Thermal model validation with experimental cases from the literature

No studies in the literature have concerned with studying effect of particles sphericity on heat transfer coefficient in bubbling beds. Thus, we extended the numerical study to include this important aspect. In order to study the thermal field, we assumed air enters the bed with a temperature of 27 °C and heat is supplied from the side walls (T = 127 °C). Accordingly, simulations were extended for another 10 seconds and the resultant wall–bed heat transfer coefficient is recorded for each fluidization velocity. Figure 11 shows a comparison among model heat transfer coefficient predictions using different SRF sphericity ratios. It is clear from this figure that the wall–bed heat transfer coefficient decreases with increasing fluidization velocity. Also, heat transfer results predicted using low sphericity model is lower than that of the default spherical drag model.

Figure 11
figure 11

Effect of SRF sphericity ratio on wall–bed heat transfer coefficient predictions

Conclusions

Simulation of mixing and segregation in binary fluidized beds is a challenging problem, especially when it comes to heterogeneous material like SRF. In this study, Eulerian–Eulerian multi-fluid model was set up to simulate mixing behavior of large SRF particles in a bubbling fluidized bed.
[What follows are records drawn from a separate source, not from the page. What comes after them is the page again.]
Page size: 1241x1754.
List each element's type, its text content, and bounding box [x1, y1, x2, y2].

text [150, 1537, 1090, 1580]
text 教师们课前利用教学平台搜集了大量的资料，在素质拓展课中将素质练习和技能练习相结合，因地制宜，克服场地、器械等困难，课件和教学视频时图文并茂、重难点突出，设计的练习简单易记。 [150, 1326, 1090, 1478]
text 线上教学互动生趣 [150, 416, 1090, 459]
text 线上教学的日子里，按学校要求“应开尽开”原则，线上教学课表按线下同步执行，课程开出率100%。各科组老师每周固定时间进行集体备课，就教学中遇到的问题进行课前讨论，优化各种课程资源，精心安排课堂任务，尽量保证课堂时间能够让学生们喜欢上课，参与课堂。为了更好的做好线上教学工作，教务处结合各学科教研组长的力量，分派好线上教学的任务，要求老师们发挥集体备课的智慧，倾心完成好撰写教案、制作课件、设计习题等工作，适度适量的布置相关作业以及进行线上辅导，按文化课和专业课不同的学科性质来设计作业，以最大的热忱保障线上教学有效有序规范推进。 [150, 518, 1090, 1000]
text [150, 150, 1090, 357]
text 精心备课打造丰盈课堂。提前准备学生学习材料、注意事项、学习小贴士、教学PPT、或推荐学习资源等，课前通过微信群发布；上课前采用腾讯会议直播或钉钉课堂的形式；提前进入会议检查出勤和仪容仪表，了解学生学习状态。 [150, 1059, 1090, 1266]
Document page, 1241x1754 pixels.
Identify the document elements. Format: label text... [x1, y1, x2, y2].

SRF of irregular-shaped Geldart D particles was modeled numerically in a binary mixture with Geldart B sand particles. The experimental data included the effect of the fluidization velocity ratio and effect of bed particles’ sizes on the SRF relative concentration. The results concluded that SRF particles cannot be simulated as spherical particles, while assuming them as disks of overall sphericity ratio of 0.23 can give acceptable agreement with experimental data. The fluidization velocity has a significant influence on mixing of SRF particles. SRF concentration was found decreasing at bed bottom and bed top layers at low fluidization velocities (\(u/u_{\rm mf} < 1.6\)), while increasing at bed body (middle layer). At elevated velocities (\(u/u_{\rm mf} > 1.6\)), SRF concentration in top layer was increasing, and decreasing with same rate from bottom layer. The biggest mean-size bed material (\(d_{\rm pm} = 1110\,\upmu {\rm m}\)) was found of the highest segregation behavior.

Regarding the thermal field, the present model was validated by experimental data from the literature of wall–bed and gas–solid heat transfer. The model showed good agreement with wall–bed experimental heat transfer data from the literature. Finally, wall–bed heat transfer coefficient decreased with increasing fluidization velocity.